健二は帰りの道を、黙々と運転した。行きのような無茶なスピードは出さなかった。
一時間ほど経って、見慣れた街並みが見えてきた。
「今日は付き合ってくれてありがとう」
健二が言った。
「最近、人と喋ってなかったからな」
「誰とも連絡とらなかったの?」
「傷害事件を起こして謹慎くらってるようなやつとは、誰も交流したがらないさ。潮が引いていくみたいに、誰もいなくなった。ヒッチコックの映画ばりにな。まあ、人間関係が整理されてちょうどいい。くだらないやつらばかりだったしな」
健二は、先ほど俺たちを拾ったファミリーレストランの前で、車を止めた。
「着いたぜ。お疲れ」
浅井芽有は無言で車を降りた。俺はドアを半分開けたところで、振り返った。
「なあ、健二」
「なんだ?」
「……また、飯でも行こう」
健二は一瞬きょとんとして、でもその後で微笑んだ。
「そうだな、また行こう。今度は寿司だな」
そして俺はドアを閉め、小走りで歩道に入った。
「じゃあ、芽有嬢も、気が向いたらこれに懲りずにまた遊んでくれ」
健二が窓を開けて、笑顔でそう言った。
「あのさ、ひとこと言っておきたいんだけど」
浅井芽有が口を開いた。
「あたし、あんたが嫌い。虫唾が走る」
しばしの沈黙が流れた。健二はそのまま笑顔を崩さなかった。背後で行き来する人の雑踏がやけに大きく聞こえた。
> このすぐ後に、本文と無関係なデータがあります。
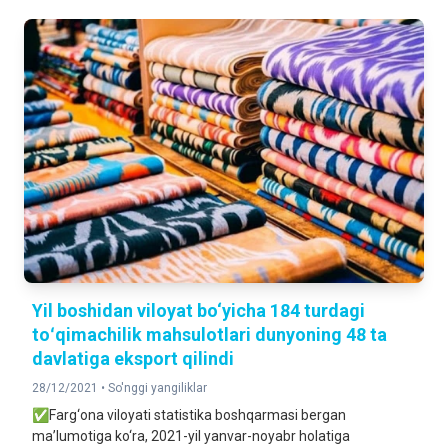
Yil boshidan viloyat bo‘yicha 184 turdagi
toʻqimachilik mahsulotlari dunyoning 48 tа
davlatiga eksport qilindi
28/12/2021 •
So'nggi yangiliklar
✅Farg‘ona viloyati statistika boshqarmasi bergan
ma’lumotiga ko‘ra, 2021-yil yanvar-noyabr holatiga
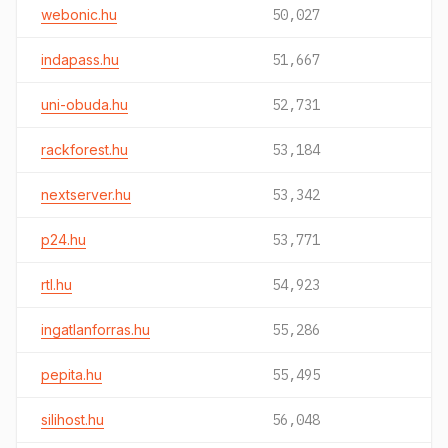
webonic.hu
50,027
indapass.hu
51,667
uni-obuda.hu
52,731
rackforest.hu
53,184
nextserver.hu
53,342
p24.hu
53,771
rtl.hu
54,923
ingatlanforras.hu
55,286
pepita.hu
55,495
silihost.hu
56,048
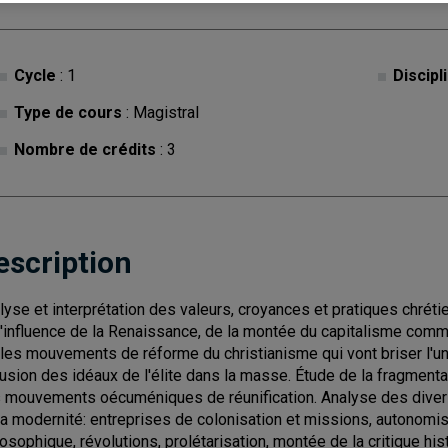
Cycle
: 1
Discipl
Type de cours
: Magistral
Nombre de crédits
: 3
escription
lyse et interprétation des valeurs, croyances et pratiques chré
l'influence de la Renaissance, de la montée du capitalisme comme
 les mouvements de réforme du christianisme qui vont briser l'un
fusion des idéaux de l'élite dans la masse. Étude de la fragmenta
 mouvements oécuméniques de réunification. Analyse des diverse
la modernité: entreprises de colonisation et missions, autonomis
losophique, révolutions, prolétarisation, montée de la critique 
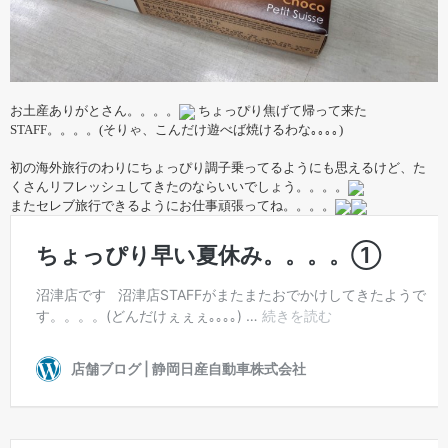
お土産ありがとさん。。。。
ちょっぴり焦げて帰って来た
STAFF。。。。(そりゃ、こんだけ遊べば焼けるわな｡｡｡｡)
初の海外旅行のわりにちょっぴり調子乗ってるようにも思えるけど、た
くさんリフレッシュしてきたのならいいでしょう。。。。
またセレブ旅行できるようにお仕事頑張ってね。。。。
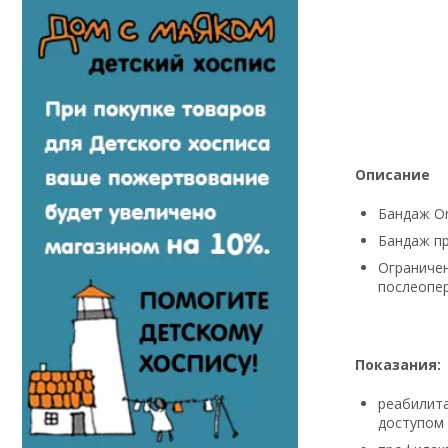
Описание
Бандаж Or
Бандаж пр
Ограничен
послеопер
Показания:
реабилита
доступом 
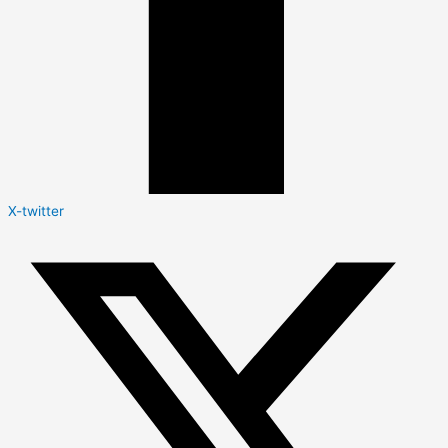
X-twitter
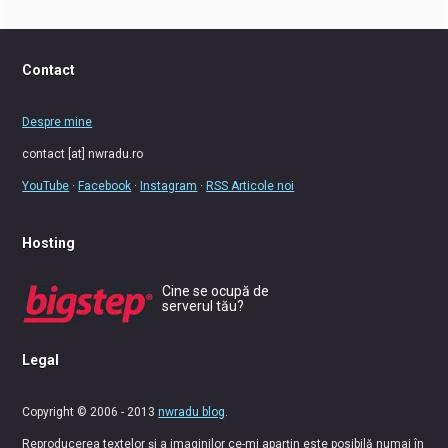
Contact
Despre mine
contact [at] nwradu.ro
YouTube
·
Facebook
·
Instagram
·
RSS Articole noi
Hosting
Cine se ocupă de
serverul tău?
Legal
Copyright © 2006 - 2013
nwradu blog
.
Reproducerea textelor și a imaginilor ce-mi aparțin este posibilă numai în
「君がなぜ俺を嫌うのか、なんとなく理由はわかるよ。でもな、人にはそれぞれ、事情ってものがあるんだ。いつかお嬢ちゃんにもわかる時がくる。それにな、君だって俺と同類なんだぜ」
「はあ?片や外車を乗り回すボンボン、片や国からの補助で食いつなぐ子供。どこが同じだって言うの?」
「そういうことじゃないんだ。まあいい。どうせ賢しい君のことだから、わかっているんだ」
健二が俺に目を移した。
「じゃあ、直人、またな。芽有嬢も、また」
健二が手を振って窓を閉めた。そして真紅のフェラーリが、エンジン音を辺りに響かせながら、走り去っていった。
「気の毒な人ね。久々に、本当に気の毒な人を見たわ」
車が見えなくなった後、浅井芽有はそう言った。そして、ひとつ大あくびをした。
「眠いから帰る。じゃあね」
浅井芽有はひらひらと手を振って、早足で歩き去って行った。
俺は最終のバスに乗り、帰路に着いた。